- **Task goal**
In the entries below, repeat only the lines between those holding "SeniorDeli 已向香港交易所影響力基金申請港幣180萬元資" and "для перехода на", inclusive. Leave pictures out.

- **Data**

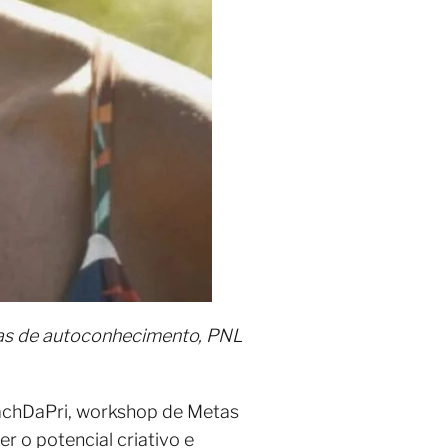
cas de autoconhecimento, PNL
oachDaPri, workshop de Metas
r o potencial criativo e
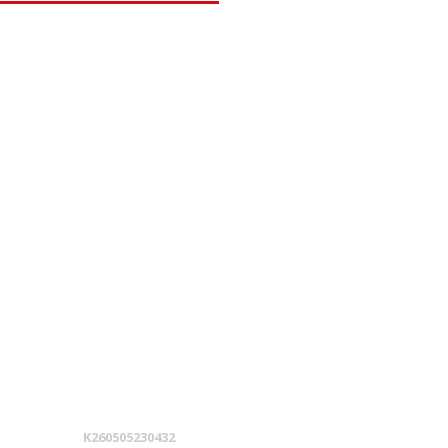
K260505230432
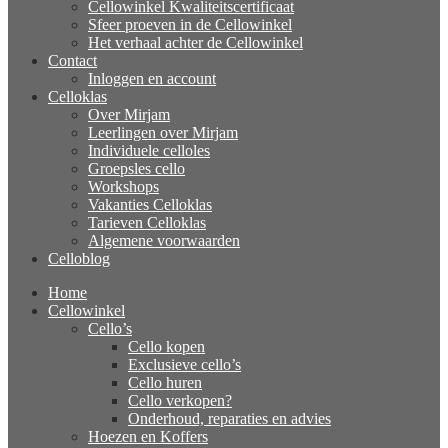
Cellowinkel Kwaliteitscertificaat
Sfeer proeven in de Cellowinkel
Het verhaal achter de Cellowinkel
Contact
Inloggen en account
Celloklas
Over Mirjam
Leerlingen over Mirjam
Individuele celloles
Groepsles cello
Workshops
Vakanties Celloklas
Tarieven Celloklas
Algemene voorwaarden
Celloblog
Home
Cellowinkel
Cello’s
Cello kopen
Exclusieve cello’s
Cello huren
Cello verkopen?
Onderhoud, reparaties en advies
Hoezen en Koffers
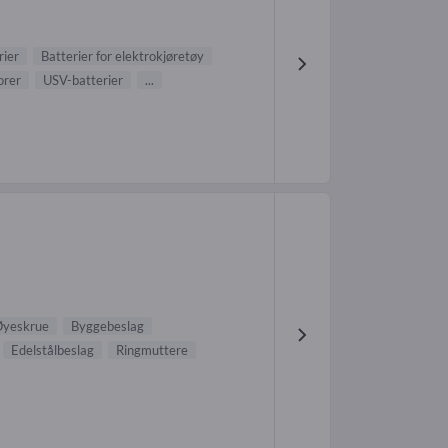
rier
Batterier for elektrokjøretøy
orer
USV-batterier
...
yeskrue
Byggebeslag
Edelstålbeslag
Ringmuttere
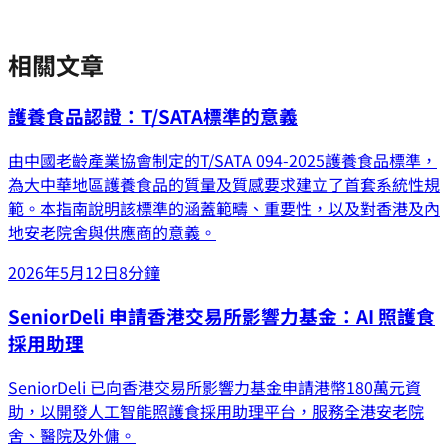
相關文章
護養食品認證：T/SATA標準的意義
由中國老齡產業協會制定的T/SATA 094-2025護養食品標準，
為大中華地區護養食品的質量及質感要求建立了首套系統性規
範。本指南說明該標準的涵蓋範疇、重要性，以及對香港及內
地安老院舍與供應商的意義。
2026年5月12日
8分鐘
SeniorDeli 申請香港交易所影響力基金：AI 照護食
採用助理
SeniorDeli 已向香港交易所影響力基金申請港幣180萬元資
助，以開發人工智能照護食採用助理平台，服務全港安老院
舍、醫院及外傭。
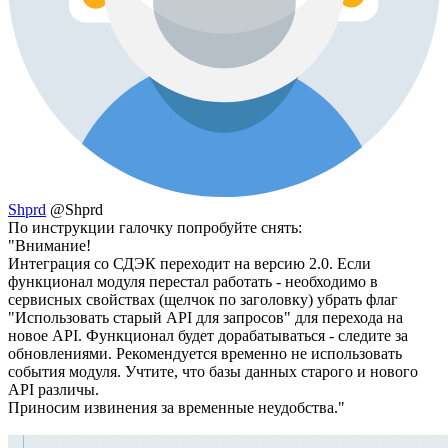
Shprd
@Shprd
По инструкции галочку попробуйте снять:
"Внимание!
Интеграция со СДЭК переходит на версию 2.0. Если
функционал модуля перестал работать - необходимо в
сервисных свойствах (щелчок по заголовку) убрать флаг
"Использовать старый API для запросов" для перехода на
новое API. Функционал будет дорабатываться - следите за
обновлениями. Рекомендуется временно не использовать
события модуля. Учтите, что базы данных старого и нового
API различы.
Приносим извинения за временные неудобства."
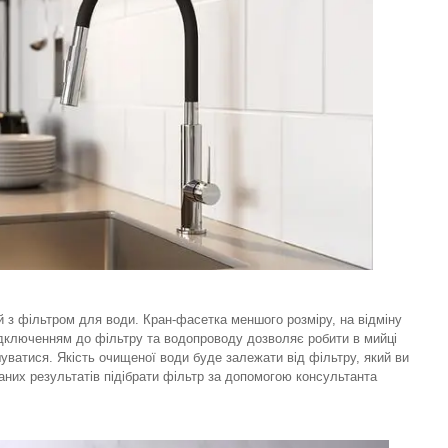
 з фільтром для води. Кран-фасетка меншого розміру, на відміну
підключенням до фільтру та водопроводу дозволяє робити в мийці
ішуватися. Якість очищеної води буде залежати від фільтру, який ви
аних результатів підібрати фільтр за допомогою консультанта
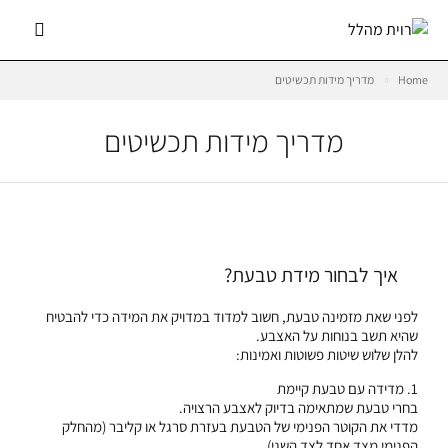
Home
מדריך מידות תכשיטים
מדריך מידות תכשיטים
איך לבחור מידת טבעת?
לפני שאת מזמינה טבעת, חשוב למדוד במדויק את המידה כדי להבטיח
שהיא תשב בנוחות על האצבע.
להלן שלוש שיטות פשוטות ואמינות:
1. מדידה עם טבעת קיימת
בחרי טבעת שמתאימה בדיוק לאצבע הרצויה.
מדדי את הקוטר הפנימי של הטבעת בעזרת סרגל או קליבר (מהחלק
הפנימי מצד אחד לצד השני).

- **Task output**
SeniorDeli 已向香港交易所影響力基金申請港幣180萬元資
助，以開發人工智能照護食採用助理平台，服務全港安老院
舍、醫院及外傭。
Shprd
@Shprd
По инструкции галочку попробуйте снять:
"Внимание!
Интеграция со СДЭК переходит на версию 2.0. Если
функционал модуля перестал работать - необходимо в
сервисных свойствах (щелчок по заголовку) убрать флаг
"Использовать старый API для запросов" для перехода на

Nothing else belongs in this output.